A few posts ago I demonstrated how fiction doesn't have the same luxury as nonfiction to be unrealistic, because fiction requires an umbilical connection to reality for both the writer and the audience to maintain immersion, or as John Gardner says, stay in "the fictional dream." Because nonfiction is born from reality, it actually thrives on potentially-real intangibles and un-actualized possibilities, whereas fiction is born from a drive to represent and indicate reality, so drastic flights from reality can break down fiction, and the fictional dream, quickly. Both are real, but where are the boundaries and limitations?
Mark Twain's famous advice to "Write what you know" actually has more facets than commonly thought, which help address this question. Even a superficial interpretation of this quote provides effective advice because it calibrates the author's imagination toward their actual, physical experience, which develops a strong fictional dream. But that's just one facet. Specificity is the keystone to understanding the other facet.

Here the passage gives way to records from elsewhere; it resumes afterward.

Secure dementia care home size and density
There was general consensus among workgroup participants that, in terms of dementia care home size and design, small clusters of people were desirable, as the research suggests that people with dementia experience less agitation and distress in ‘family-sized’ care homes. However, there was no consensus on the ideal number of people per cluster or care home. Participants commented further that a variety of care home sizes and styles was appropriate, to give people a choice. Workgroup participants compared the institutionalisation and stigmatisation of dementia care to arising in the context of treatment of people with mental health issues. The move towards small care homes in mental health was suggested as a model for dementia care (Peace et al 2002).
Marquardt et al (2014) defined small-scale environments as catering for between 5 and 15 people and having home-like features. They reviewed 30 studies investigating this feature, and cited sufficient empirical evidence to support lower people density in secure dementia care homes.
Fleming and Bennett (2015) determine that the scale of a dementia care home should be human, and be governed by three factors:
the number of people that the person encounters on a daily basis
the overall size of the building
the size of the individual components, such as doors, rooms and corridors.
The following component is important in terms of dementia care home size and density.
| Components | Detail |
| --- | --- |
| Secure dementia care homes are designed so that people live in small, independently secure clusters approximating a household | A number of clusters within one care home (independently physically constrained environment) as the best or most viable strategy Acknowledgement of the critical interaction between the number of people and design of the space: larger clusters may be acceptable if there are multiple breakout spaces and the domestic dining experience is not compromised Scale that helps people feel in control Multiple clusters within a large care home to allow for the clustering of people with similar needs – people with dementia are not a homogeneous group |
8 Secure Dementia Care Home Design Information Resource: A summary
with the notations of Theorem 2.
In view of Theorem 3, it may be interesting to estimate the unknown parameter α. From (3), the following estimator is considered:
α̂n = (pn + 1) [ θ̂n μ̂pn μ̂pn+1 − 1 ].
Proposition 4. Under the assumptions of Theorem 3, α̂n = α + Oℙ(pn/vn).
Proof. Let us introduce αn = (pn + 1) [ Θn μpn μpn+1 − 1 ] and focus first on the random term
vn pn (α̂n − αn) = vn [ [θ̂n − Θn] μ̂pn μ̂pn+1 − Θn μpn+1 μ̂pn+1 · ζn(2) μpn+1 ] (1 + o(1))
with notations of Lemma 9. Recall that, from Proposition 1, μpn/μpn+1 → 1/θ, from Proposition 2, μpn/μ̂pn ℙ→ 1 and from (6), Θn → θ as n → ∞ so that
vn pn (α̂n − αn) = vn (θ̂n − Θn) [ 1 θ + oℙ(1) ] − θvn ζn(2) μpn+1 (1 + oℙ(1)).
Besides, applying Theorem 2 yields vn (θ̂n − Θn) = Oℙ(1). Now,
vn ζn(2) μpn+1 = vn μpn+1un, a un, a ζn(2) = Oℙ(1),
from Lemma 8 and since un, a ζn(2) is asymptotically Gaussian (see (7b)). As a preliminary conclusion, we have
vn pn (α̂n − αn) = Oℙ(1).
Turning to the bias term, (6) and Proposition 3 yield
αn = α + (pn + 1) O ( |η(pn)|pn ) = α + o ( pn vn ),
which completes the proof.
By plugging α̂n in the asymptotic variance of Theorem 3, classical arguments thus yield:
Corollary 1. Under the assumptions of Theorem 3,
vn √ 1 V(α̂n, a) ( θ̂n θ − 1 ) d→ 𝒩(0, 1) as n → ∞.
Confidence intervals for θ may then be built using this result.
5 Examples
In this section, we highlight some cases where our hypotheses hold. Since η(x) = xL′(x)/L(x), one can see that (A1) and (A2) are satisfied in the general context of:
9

Twain's advice shows how direct experience nourishes writing. Although it's the common understanding, it's true and accurate because the direct experience calibrates the writer's attention, provides them fine detail, and allows them to imbue a certain emotional tone into the piece. All of these--plus others--breathe life into literature, which is why Twain's advice still holds strong. The other facet--a lesser common one--is done through method acting. Nathan Englander, a judge of the Big Think, Short Fiction contest, says that Twain's advice is horribly misunderstood because writers believe that direct experience is the sole feeder of organic writing. This relates to method acting in that fiction writers call up a certain experience or emotion to get themselves into empathic alignment with the character or story. That story or plot line may be completely made up, but since they're writing from a genuine emotional or mental standpoint similar to their character or plot line, they're still writing what they know. The specific details are indeed different, however, the specific experience being called upon to inform the piece is the same. This can be a slippery slope though, because romantic, imaginative writers have the potential to dream up localities and situations completely alien to their direct or emotional experience, but feel as though they're real because they originated them. Just because a writer feels something doesn't make it real, which is why specificity is an effective standard for writers to use to originate and judge their substance. Recalling some real and specific component, aspect, or situation keeps fiction grounded, whether or not the plot line or character was specifically experienced in the writer's life. The more genuine experiences and affects a writer can incorporate, the more gritty and realistic the fiction becomes, which leads right back to the common interpretation of "Write what you know," that our actual experiences inform and ground our fictional writing.